- **Task list**
a. Do these statements agree with the article on Calgary emergency room overcapacity? Answer yes or no for each, quoting the deciding words of the article exactly. (i) Dr. Joe Vipond says the H3N2 variant circulating through Canada seems to be more severe. (ii) All 336 surge response beds are now permanent. (iii) Dr. Peter Jamieson is the medical director of Rockyview Hospital.
b. According to the article on Calgary emergency room overcapacity, what date did Matt Jones give for the peak of RSV?
c. From the article on Calgary emergency room overcapacity, reproduce the passage starting at "Minister of Hospital" and ending at "peak for RSV.".

- **Source extract**

Internal memo sounds alarm on Calgary ER overcapacity amid flu season
Posted Dec 27, 2025 8:43 am.
Calgary emergency room facilities are significantly over capacity amid the peak flu season, according to a recent memo sent to acute care doctors across the city.
The latest flu numbers from the province show that from Dec. 14 to 20, there were 2,762 cases across Alberta, with 3,523 coming from the Calgary zone, and 1,635 people being hospitalized.
Along with highlighting overcapacity, the memo points to some of the struggles doctors are facing.
An emergency room physician at Rockyview Hospital echoed that statement.
“So, this is an exceptional year. This H3N2 variant that we have seen circulating through Canada seems to be more severe, and therefore people are getting unwell and need to come into the hospital, more so than previous years,” said Dr. Joe Vipond.
“It just makes our jobs so much harder to provide the good care we want to do.”
Alberta Health Services says the number of beds in acute care varies over any given day, adding there has been a significant use of overcapacity spaces to support the busy respiratory virus season, which is expected to continue over the next several weeks.
The Alberta government tells CityNews that it decided to make 336 surge response beds permanent during the flu season. Of those, 206 are now permanent, with another 130 set up during peak periods across the province.
“The usual pattern is that things do peak around the holidays or early in the new year, and they we have a gradual tailing off,” said Dr. Peter Jamieson, the medical director of Foothills Hospital.
Minister of Hospital and Surgical Health Services Matt Jones, meanwhile, says hospitalization data lags by a week, but a bulk of those cases are expected to be handled in the new year.
“If we get to early or mid-January, based on the information we have today, provided the forecasting holds up, that’s when we would be through the lion’s share of the pressure,” he said.
Jones added that Dec. 21 was the peak for influenza cases in the province, and Jan. 11 should be the peak for RSV.

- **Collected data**
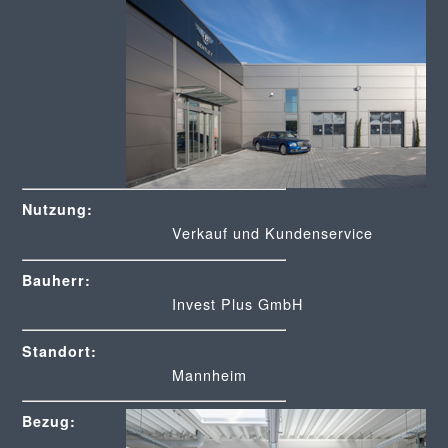
Nutzung:
Verkauf und Kundenservice
Bauherr:
Invest Plus GmbH
Standort:
Mannheim
Bezug:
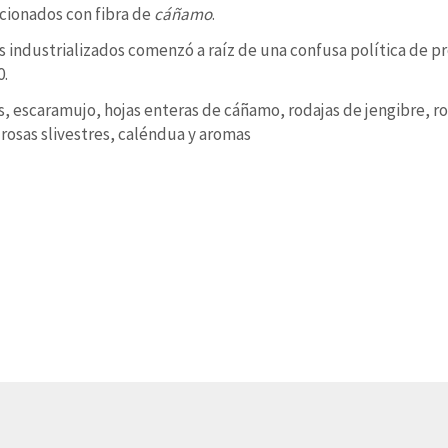
cionados con fibra de
cáñamo
.
es industrializados comenzó a raíz de una confusa política de p
0.
, escaramujo, hojas enteras de cáñamo, rodajas de jengibre, ro
, rosas slivestres, caléndua y aromas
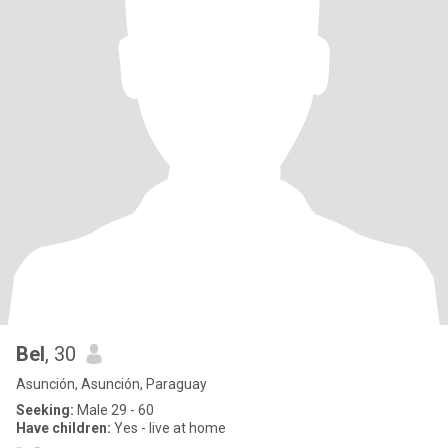
Bel
, 30
Asunción, Asunción, Paraguay
Seeking:
Male 29 - 60
Have children:
Yes - live at home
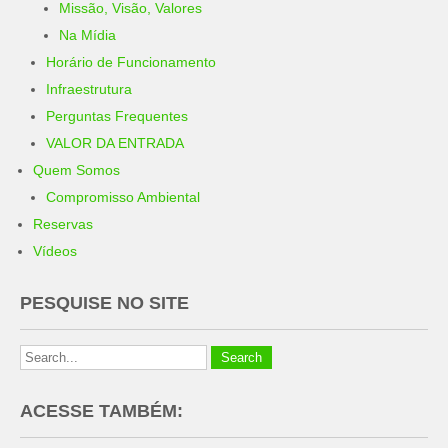
Missão, Visão, Valores
Na Mídia
Horário de Funcionamento
Infraestrutura
Perguntas Frequentes
VALOR DA ENTRADA
Quem Somos
Compromisso Ambiental
Reservas
Vídeos
PESQUISE NO SITE
ACESSE TAMBÉM:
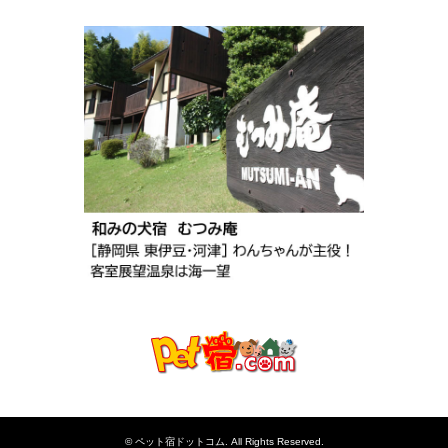
©
ペット宿ドットコム
. All Rights Reserved.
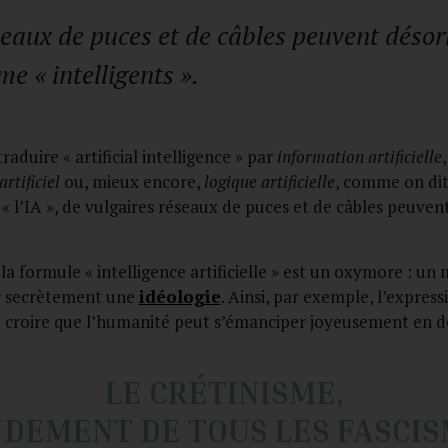
seaux de puces et de câbles peuvent désor
e « intelligents ».
aduire « artificial intelligence » par
information
artificielle
artificiel
ou, mieux encore,
logique artificielle
, comme on di
 « l’IA », de vulgaires réseaux de puces et de câbles peuve
a formule « intelligence artificielle » est un oxymore : un
ir secrètement une
idéologie
. Ainsi, par exemple, l’express
re croire que l’humanité peut s’émanciper joyeusement en
LE CR
É
TINISME,
DEMENT DE TOUS LES FASCI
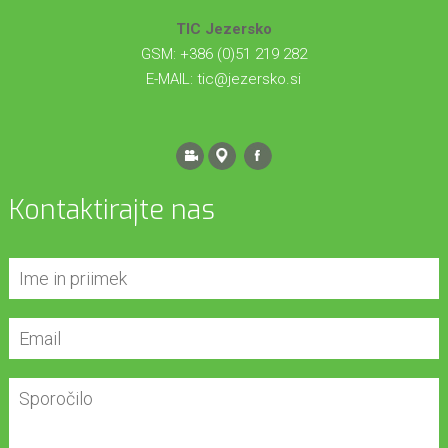
TIC Jezersko
GSM: +386 (0)51 219 282
E-MAIL:
tic@jezersko.si
Kontaktirajte nas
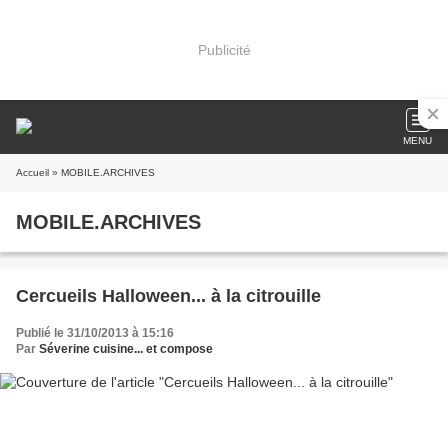
Publicité
MENU
Accueil
» MOBILE.ARCHIVES
MOBILE.ARCHIVES
Cercueils Halloween... à la citrouille
Publié le 31/10/2013 à 15:16
Par
Séverine cuisine... et compose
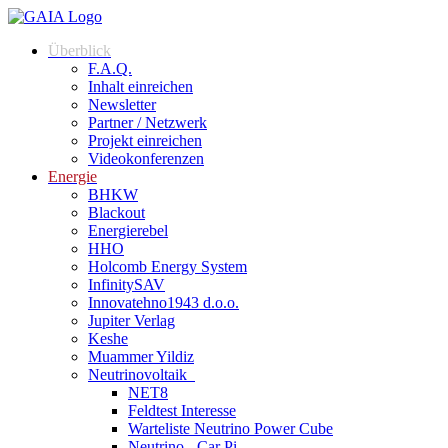
Zum
Inhalt
Überblick
springen
F.A.Q.
Inhalt einreichen
Newsletter
Partner / Netzwerk
Projekt einreichen
Videokonferenzen
Energie
BHKW
Blackout
Energierebel
HHO
Holcomb Energy System
InfinitySAV
Innovatehno1943 d.o.o.
Jupiter Verlag
Keshe
Muammer Yildiz
Neutrinovoltaik
NET8
Feldtest Interesse
Warteliste Neutrino Power Cube
Neutrino - Car Pi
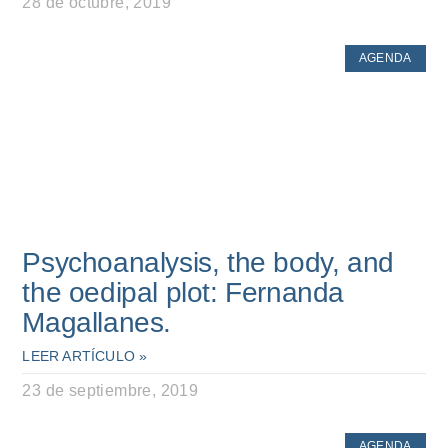
28 de octubre, 2019
AGENDA
Psychoanalysis, the body, and
the oedipal plot: Fernanda
Magallanes.
LEER ARTÍCULO »
23 de septiembre, 2019
AGENDA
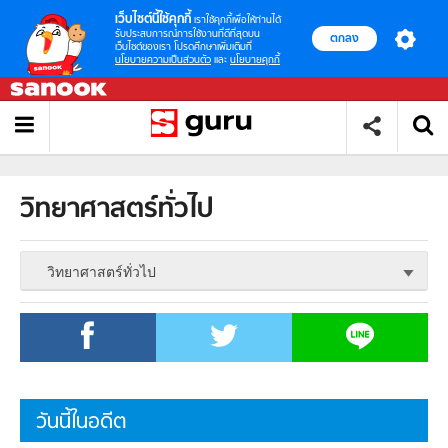
เว็บไซต์นี้ใช้คุกกี้
เราใช้คุกกี้เพื่อให้ท่านได้
รับประสบการณ์การใช้งานที่ดีที่สุดบน
ตกลง
เว็บไซต์ของเรา โปรดศึกษาเพิ่มเติมที่
นโยบายความเป็นส่วนตัว
และ
นโยบายคุกกี้
วิทยาศาสตร์ทั่วไป
วิทยาศาสตร์ทั่วไป
วันนี้ในอดีต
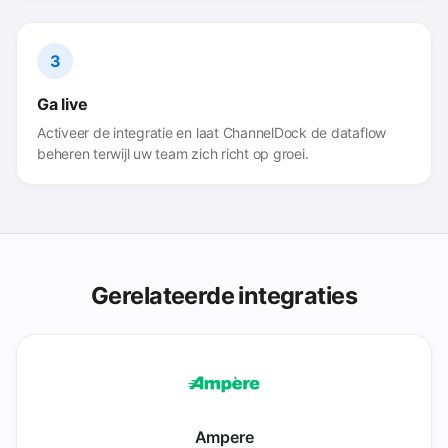
3
Ga live
Activeer de integratie en laat ChannelDock de dataflow
beheren terwijl uw team zich richt op groei.
Gerelateerde integraties
Ampere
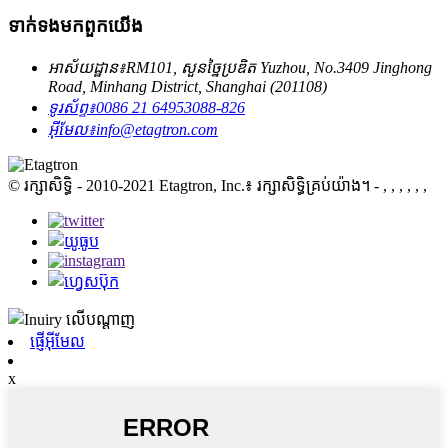
ទាក់ទង​មក​ពួក​យើង
អាស័យដ្ឋាន៖
RM101, សួនច្នៃប្រឌិត Yuzhou, No.3409 Jinghong
Road, Minhang District, Shanghai (201108)
ទូរស័ព្ទ៖
0086 21 64953088-826
អ៊ីមែល៖
info@etagtron.com
© រក្សាសិទ្ធិ - 2010-2021 Etagtron, Inc.៖ រក្សាសិទ្ធិគ្រប់យ៉ាង។
- , , , , , ,
ផ្ញើអ៊ីមែល
x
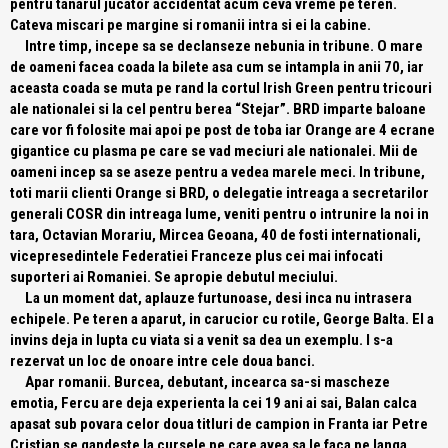
pentru tanarul jucator accidentat acum ceva vreme pe teren.
Cateva miscari pe margine si romanii intra si ei la cabine.
Intre timp, incepe sa se declanseze nebunia in tribune. O mare
de oameni facea coada la bilete asa cum se intampla in anii 70, iar
aceasta coada se muta pe rand la cortul Irish Green pentru tricouri
ale nationalei si la cel pentru berea “Stejar”. BRD imparte baloane
care vor fi folosite mai apoi pe post de toba iar Orange are 4 ecrane
gigantice cu plasma pe care se vad meciuri ale nationalei. Mii de
oameni incep sa se aseze pentru a vedea marele meci. In tribune,
toti marii clienti Orange si BRD, o delegatie intreaga a secretarilor
generali COSR din intreaga lume, veniti pentru o intrunire la noi in
tara, Octavian Morariu, Mircea Geoana, 40 de fosti internationali,
vicepresedintele Federatiei Franceze plus cei mai infocati
suporteri ai Romaniei. Se apropie debutul meciului.
La un moment dat, aplauze furtunoase, desi inca nu intrasera
echipele. Pe teren a aparut, in carucior cu rotile, George Balta. El a
invins deja in lupta cu viata si a venit sa dea un exemplu. I s-a
rezervat un loc de onoare intre cele doua banci.
Apar romanii. Burcea, debutant, incearca sa-si mascheze
emotia, Fercu are deja experienta la cei 19 ani ai sai, Balan calca
apasat sub povara celor doua titluri de campion in Franta iar Petre
Cristian se gandeste la cursele pe care avea sa le faca pe langa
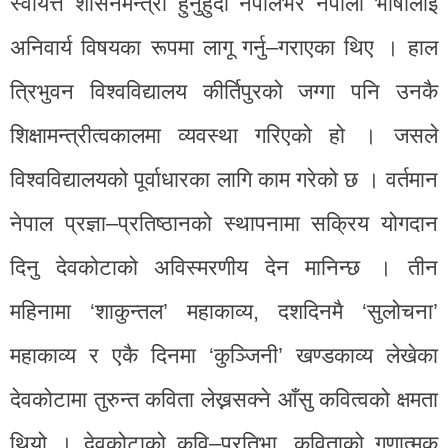
स्वायत्त शासनमन्त्री हुनुहुँदा नेपालभर नेपाली भाषालाई
अनिवार्य विषयका रूपमा लागू गर्नु–गराएका थिए । हाल
त्रिभुवन विश्वविद्यालय कीर्तिपुरको जग्गा पनि उनकै
शिक्षामन्त्रीत्वकालमा व्यवस्था गरिएको हो । जसले
विश्वविद्यालयको पूर्वाधारका लागि काम गरेको छ । वर्तमान
नेपाल प्रज्ञा–प्रतिष्ठानको स्थापनामा सक्रिय योगदान
दिनु देवकोटाको अविस्मरणीय देन मानिन्छ । तीन
महिनामा ‘शाकुन्तल’ महाकाव्य, दशदिनमै ‘सुलोचना’
महाकाव्य र एकै दिनमा ‘कुञ्जिनी’ खण्डकाव्य लेखेका
देवकोटामा तुरुन्त कविता लेख्नसक्ने आँसु कवित्वको क्षमता
थियो । देवकोटाको कवि–प्रतिभा, कविताको गुणात्मक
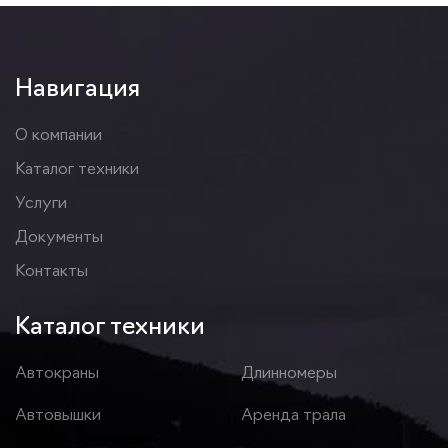
Навигация
О компании
Каталог техники
Услуги
Документы
Контакты
Каталог техники
Автокраны
Длинномеры
Автовышки
Аренда трала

- **Answers to the problems**
a.
(i) Yes: "This H3N2 variant that we have seen circulating through Canada seems to be more severe"
(ii) No: "Of those, 206 are now permanent, with another 130 set up during peak periods across the province."
(iii) No: "the medical director of Foothills Hospital"

b. Jan. 11

c.
Minister of Hospital and Surgical Health Services Matt Jones, meanwhile, says hospitalization data lags by a week, but a bulk of those cases are expected to be handled in the new year.
“If we get to early or mid-January, based on the information we have today, provided the forecasting holds up, that’s when we would be through the lion’s share of the pressure,” he said.
Jones added that Dec. 21 was the peak for influenza cases in the province, and Jan. 11 should be the peak for RSV.